Take One Last Look Before It’s All Blown Away

Iraq on Thursday allowed reporters into one of their factories that was suspected of developing nuclear arms. Gen. Hussan Mohammed Amin (do you get made fun of at school in the Middle East if you are not named Mohammed?) led the tour. “The only things we Iraqis make here is toothbrushes,” Amin told the reporters, “Deadly, deadly toothbrushes.” He then proceeded to laugh in an evil and suspicious manner.
“Why do you need so many toothbrushes?” asked one of the reporters, “I’ve talked to a number of Iraqis since I’ve been here, and I can tell you for sure that no one is using them.”
“Uh… did I say toothbrushes? I meant mustache combs,” Amin corrected, “Simple mustache combs; not made with plutonium.” He then started to laugh evilly again, but caught himself this time.
“Why are there signs cautioning of radioactivity everywhere?” asked another reporter.
“Uh… those are cautioning of fans. Yes, fans.
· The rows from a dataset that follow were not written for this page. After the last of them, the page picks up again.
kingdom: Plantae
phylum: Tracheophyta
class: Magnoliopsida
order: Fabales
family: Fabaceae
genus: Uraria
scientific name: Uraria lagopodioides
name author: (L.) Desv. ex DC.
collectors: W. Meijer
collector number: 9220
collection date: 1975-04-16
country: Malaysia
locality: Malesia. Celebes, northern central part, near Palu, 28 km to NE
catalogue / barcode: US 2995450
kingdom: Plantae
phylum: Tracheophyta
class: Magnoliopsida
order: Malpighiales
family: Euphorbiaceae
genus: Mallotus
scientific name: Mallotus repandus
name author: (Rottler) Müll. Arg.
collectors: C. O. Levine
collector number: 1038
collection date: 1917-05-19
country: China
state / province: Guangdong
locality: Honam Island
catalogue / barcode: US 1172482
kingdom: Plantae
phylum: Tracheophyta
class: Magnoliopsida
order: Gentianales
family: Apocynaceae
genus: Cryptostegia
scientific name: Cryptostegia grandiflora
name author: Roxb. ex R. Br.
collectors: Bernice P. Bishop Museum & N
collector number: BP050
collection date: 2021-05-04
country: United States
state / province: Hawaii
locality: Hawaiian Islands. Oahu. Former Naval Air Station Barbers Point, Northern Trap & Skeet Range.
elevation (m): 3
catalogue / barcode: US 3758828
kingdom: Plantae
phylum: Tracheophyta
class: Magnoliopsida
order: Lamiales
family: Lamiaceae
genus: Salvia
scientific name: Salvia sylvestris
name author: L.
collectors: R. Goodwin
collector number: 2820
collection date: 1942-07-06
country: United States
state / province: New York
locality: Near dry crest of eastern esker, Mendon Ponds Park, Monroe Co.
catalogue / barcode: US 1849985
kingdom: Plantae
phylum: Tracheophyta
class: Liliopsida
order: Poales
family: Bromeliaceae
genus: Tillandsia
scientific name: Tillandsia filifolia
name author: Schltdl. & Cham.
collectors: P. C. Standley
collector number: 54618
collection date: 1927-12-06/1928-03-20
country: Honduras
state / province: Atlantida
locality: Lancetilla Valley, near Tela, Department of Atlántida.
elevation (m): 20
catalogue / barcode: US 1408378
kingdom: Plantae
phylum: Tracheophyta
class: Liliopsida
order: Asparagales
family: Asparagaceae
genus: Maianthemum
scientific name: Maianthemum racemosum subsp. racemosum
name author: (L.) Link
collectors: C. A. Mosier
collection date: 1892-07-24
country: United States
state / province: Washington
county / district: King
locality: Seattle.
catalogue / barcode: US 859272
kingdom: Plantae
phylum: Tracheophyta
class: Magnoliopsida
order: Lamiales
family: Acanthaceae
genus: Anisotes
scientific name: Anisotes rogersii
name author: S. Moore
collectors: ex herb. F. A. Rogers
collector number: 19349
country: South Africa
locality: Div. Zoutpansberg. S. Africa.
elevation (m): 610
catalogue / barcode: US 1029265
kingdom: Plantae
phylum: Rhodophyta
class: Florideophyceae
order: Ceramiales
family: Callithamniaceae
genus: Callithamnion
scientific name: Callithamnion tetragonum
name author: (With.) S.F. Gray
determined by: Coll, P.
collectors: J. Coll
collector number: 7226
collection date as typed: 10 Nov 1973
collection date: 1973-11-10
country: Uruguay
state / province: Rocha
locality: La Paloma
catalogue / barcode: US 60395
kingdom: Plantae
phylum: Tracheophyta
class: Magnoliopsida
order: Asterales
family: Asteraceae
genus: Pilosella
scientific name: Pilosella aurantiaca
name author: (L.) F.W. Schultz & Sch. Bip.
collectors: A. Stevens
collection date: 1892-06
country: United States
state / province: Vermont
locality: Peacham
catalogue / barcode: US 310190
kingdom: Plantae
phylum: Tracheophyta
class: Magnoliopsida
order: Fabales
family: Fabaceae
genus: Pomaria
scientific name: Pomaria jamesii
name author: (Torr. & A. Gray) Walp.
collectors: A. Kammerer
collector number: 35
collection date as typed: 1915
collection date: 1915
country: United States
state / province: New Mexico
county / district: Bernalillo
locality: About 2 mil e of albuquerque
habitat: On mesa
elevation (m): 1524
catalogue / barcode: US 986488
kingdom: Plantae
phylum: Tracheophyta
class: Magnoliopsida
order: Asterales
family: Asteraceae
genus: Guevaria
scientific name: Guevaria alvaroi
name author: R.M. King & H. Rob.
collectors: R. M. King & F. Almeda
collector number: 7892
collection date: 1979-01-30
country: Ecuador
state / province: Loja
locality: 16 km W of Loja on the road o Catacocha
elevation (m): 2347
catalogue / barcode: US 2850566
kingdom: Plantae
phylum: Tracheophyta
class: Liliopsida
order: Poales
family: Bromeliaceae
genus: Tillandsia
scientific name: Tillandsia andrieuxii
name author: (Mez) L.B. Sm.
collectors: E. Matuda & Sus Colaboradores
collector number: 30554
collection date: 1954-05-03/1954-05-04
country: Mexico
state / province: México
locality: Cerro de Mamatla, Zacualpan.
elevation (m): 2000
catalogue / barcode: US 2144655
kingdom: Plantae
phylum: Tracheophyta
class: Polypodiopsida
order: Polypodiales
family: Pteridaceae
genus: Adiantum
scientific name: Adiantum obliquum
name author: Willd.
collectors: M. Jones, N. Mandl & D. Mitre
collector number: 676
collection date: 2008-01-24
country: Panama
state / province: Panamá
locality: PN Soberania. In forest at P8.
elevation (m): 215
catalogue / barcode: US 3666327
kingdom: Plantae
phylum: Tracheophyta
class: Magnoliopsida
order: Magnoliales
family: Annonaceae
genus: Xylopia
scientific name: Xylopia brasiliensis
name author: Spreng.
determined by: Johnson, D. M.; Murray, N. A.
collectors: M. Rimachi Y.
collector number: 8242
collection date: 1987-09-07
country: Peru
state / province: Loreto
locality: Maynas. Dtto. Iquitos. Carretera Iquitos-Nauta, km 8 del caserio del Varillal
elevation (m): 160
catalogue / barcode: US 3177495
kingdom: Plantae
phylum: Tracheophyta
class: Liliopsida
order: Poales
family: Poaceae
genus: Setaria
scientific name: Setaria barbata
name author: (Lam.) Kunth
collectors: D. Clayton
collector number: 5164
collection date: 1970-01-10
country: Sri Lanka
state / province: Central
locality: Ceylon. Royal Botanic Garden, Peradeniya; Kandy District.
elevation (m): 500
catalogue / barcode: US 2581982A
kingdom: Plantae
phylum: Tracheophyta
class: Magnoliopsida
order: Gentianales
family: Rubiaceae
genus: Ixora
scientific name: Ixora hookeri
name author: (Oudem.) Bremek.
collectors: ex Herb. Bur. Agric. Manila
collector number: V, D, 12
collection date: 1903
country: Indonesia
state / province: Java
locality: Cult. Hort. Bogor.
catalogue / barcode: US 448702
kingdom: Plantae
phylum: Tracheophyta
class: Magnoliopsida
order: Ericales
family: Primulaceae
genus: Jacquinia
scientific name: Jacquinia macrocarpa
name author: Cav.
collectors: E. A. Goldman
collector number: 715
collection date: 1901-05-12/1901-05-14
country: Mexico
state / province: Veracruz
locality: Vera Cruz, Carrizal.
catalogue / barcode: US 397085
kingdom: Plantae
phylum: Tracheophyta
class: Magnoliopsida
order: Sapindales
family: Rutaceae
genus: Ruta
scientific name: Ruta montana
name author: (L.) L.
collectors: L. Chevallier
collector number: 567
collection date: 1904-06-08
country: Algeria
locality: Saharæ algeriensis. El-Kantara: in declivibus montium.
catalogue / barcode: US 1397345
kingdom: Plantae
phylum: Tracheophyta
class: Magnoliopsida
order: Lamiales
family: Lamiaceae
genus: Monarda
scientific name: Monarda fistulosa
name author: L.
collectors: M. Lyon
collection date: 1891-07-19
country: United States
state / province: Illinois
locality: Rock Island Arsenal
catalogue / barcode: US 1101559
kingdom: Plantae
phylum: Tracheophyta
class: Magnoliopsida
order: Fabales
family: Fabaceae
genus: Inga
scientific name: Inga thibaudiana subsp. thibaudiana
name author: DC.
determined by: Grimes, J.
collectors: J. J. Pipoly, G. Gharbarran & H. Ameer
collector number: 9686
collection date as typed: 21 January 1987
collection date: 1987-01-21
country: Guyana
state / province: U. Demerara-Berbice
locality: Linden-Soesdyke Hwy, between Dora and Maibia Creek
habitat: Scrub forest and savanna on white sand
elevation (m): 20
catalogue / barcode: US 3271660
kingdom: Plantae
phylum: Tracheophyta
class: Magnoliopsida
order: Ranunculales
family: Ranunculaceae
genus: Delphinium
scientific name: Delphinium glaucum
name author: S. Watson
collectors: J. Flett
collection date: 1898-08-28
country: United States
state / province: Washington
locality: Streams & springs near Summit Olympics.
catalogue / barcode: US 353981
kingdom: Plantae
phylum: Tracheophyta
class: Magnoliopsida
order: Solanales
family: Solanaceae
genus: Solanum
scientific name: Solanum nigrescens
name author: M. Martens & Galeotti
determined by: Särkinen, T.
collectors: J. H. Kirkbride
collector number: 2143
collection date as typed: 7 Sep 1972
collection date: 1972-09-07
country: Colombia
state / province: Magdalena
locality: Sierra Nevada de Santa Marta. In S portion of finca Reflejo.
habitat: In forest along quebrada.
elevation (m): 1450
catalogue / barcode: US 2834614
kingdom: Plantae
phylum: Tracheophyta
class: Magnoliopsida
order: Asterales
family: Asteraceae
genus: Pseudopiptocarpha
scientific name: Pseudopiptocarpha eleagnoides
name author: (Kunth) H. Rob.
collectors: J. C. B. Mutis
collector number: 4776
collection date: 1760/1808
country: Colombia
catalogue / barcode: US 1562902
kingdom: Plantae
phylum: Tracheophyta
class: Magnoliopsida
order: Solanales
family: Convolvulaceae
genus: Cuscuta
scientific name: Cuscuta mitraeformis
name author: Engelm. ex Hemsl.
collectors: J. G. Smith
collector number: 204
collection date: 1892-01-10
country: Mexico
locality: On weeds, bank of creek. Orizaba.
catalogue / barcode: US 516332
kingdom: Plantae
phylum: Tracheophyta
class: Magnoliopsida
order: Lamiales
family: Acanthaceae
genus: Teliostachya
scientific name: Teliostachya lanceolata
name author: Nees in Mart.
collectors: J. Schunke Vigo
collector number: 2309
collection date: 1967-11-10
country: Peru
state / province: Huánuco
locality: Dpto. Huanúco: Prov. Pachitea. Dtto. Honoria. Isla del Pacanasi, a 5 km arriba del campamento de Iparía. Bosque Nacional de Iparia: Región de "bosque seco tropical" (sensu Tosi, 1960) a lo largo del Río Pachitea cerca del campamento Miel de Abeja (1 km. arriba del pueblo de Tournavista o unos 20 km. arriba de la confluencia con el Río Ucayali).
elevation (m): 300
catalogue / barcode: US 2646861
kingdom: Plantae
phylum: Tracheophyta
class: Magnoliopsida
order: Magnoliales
Uh… some people don’t like air blown on them. They are very sensitive, you know.”
Amin then showed the reporters the various machines. “This one mixes the plastic. Uh… this one molds the plastic. And this one creates the housing for the radioactive material… uh, I mean– this one also does something involving… uh… what did I say… ah, yes… mustache combs. It is another mustache comb machine.”
“Will we get to see any of these mustache combs,” a reporter inquired.
Amin then pulled out a gun and shot the reporter plus another one behind him. “Let that be a lesson to you: if you question our mustache combs, I will kill you and the person next to you. Now, let’s go to the next mustache comb production room. There are many warheads lying on the ground, so be careful not to trip.”